Reiterativo como un mantra, repetitivo como toda rutina y al mismo tiempo variado como toda experimentación, el diario de Ricardo Güiraldes nos enfrenta a cada instante con el dolor físico y el anhelo espiritual.
Sencillo y despojado, lejos de cualquier artificio literario, con anotaciones casi desposeídas, como intentando un grado llano de la escritura que conduzca el yo hasta su esencia, Güiraldes comparte con su propio silencio la disciplina de un autodominio que lo libere de las vicisitudes humanas o, al menos, lo ayude a sobrellevarlas con grandeza.
Por una suerte de sintaxis suprasensorial o un camino de elevación o un aminoramiento de lo discursivo en pos de una conciencia mayúscula, Güiraldes va “desarrollando sentidos nuevos”, algunos de cuyos ecos abonarán también su poesía.
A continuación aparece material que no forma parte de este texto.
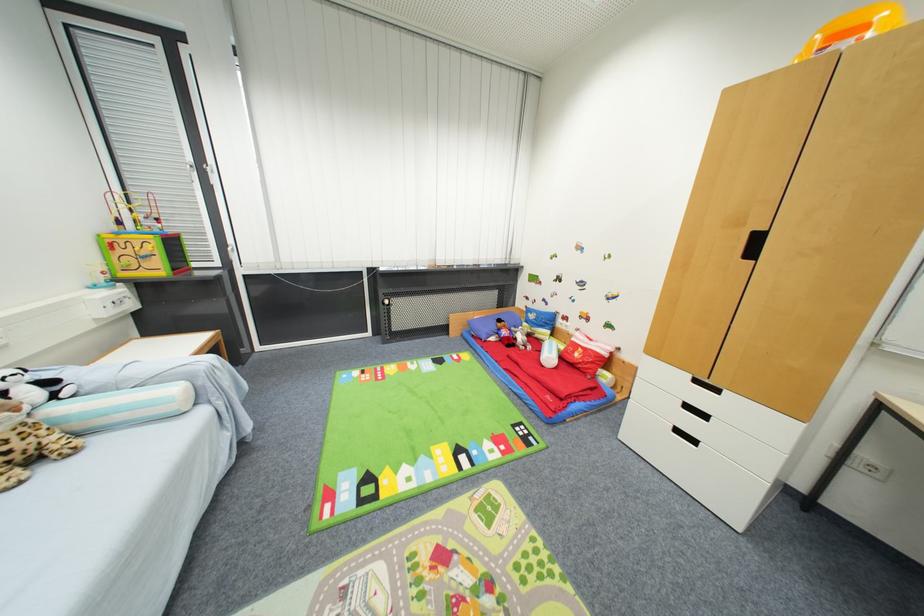
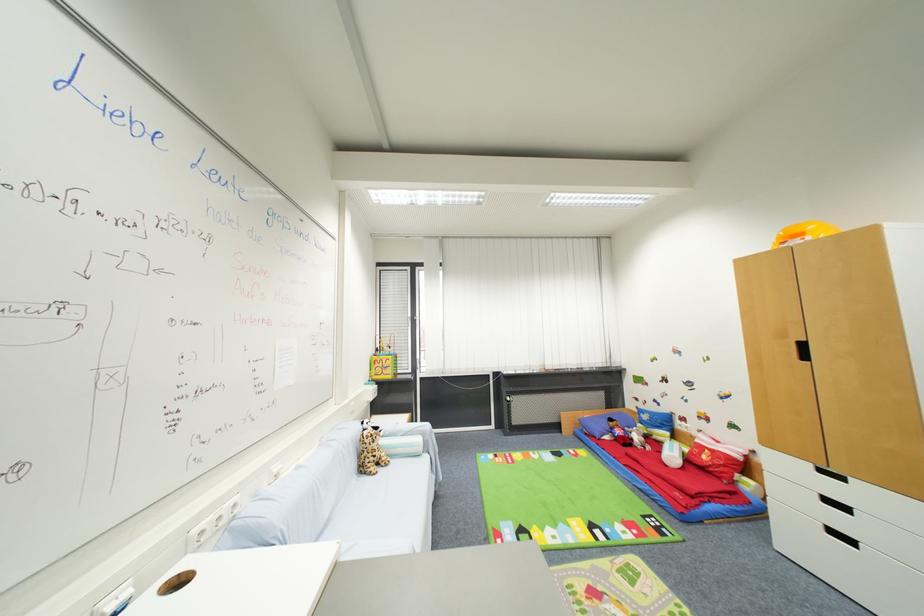
Locate, in the second image, the point that corresponds to [695,378] in the first image.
A través de este diario que ahora por primera vez gana la calle, lo vemos en una intimidad que lo reubica en su verdadero sitio: entre la tradición y la vanguardia. Allí vibran la lectura de los autores franceses, el nacimiento de la mítica revista Proa, el proceso de escritura de su novela Xaimaca y los inicios de su célebre obra gauchesca.
Las comidas cotidianas se salpican con los óleos, y los deportes se abren paso entre el ganado. Todo circula velozmente por las páginas de ese insólito cuaderno manuscrito entre el fin del verano de 1923 y las vísperas de la primavera de 1924.
He aquí un texto donde la naturaleza, a Ricardo –tan activo como meditabundo–, le extiende generosa sus brazos, y donde la muerte pero también esa promesa de eternidad que es Don Segundo Sombra no dejan de llamarlo y, a poco de andar, lo encontrarán casi al mismo tiempo.